How To Water Plants In Space
Ensuring that plants receive the nourishment they need through proper irrigation is an age-old challenge for farmers here on Earth. It is also a challenge in space.
NASA is one step closer to determining the most effective way to provide adequate hydration and aeration for plants to grow in space after completing NASA Glenn’s Plant Water Management (PWM) project.
This project is part of ongoing NASA research to learn how to feed astronaut crews during long-duration missions to the Moon and Mars, as they spend weeks, months, and even years in space.
“In the past, NASA has shown that plant growth in space is feasible as a food source,” said PWM Project Scientist Tyler Hatch. “From a gardening perspective, it’s possible.”
In prior projects, researchers found that providing adequate hydration and aeration to the root zone of the plant in zero gravity is an issue. Roots grow differently in space compared to on Earth due to the difference in gravity.
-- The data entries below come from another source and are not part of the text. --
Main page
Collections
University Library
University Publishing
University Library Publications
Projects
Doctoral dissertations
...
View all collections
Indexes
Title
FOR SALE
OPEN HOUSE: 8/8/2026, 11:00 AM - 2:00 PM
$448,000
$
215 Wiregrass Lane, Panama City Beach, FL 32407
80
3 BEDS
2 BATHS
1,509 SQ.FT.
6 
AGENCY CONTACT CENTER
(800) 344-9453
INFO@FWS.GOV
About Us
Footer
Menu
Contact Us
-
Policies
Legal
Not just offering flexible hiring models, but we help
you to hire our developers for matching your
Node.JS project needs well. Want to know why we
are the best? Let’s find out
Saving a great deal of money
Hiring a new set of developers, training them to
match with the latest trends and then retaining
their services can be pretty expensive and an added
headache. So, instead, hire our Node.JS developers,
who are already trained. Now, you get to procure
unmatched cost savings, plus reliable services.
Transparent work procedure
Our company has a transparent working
Hatch’s team worked with plant biologists at NASA’s Kennedy Space Center to determine the needs of plants and issues that arise when attempting to grow vegetation on the International Space Station.
Researchers concentrated on the delivery of water throughout the entire life cycle of the plant by looking at two main ways water can reach the plant’s root zone. The first focused on the traditional manner with the use of soil. The second method involved hydroponics. In this method, no soil is present, and the plant sits directly in water.
The team developed artificial, or simulated, plants for use during the project. Using live plants would pose a challenge, mostly for shelf-life purposes. They used felt fabric, foam, and sponges to create simulated plants that mirrored the root system and evaporation rate of a live plant, among other physical characteristics. This way, the team did not have to match the biology of working with a real plant.
When running the experiment, fruit punch containing nutrients and sugar, helped simulate more Earth-like plant conditions. Additionally, the color of the juice could be easily seen during plant absorption.
Data collection centered on visual aspects of the experiment, and how quickly the plants absorbed the fruit punch. Cameras captured video of the PWM process on the space station, which was then relayed to Glenn researchers.
The PWM project completed the first set of space station operations at the end of February and completed its final iteration in early April. The team gathered valuable data and hopes to run more tests in the future.
“It was rewarding to work on an experiment that went into space and could impact food supplies for future astronauts,” said Hatch. “Running the experiment and obtaining the data within a year or two was an amazing opportunity.”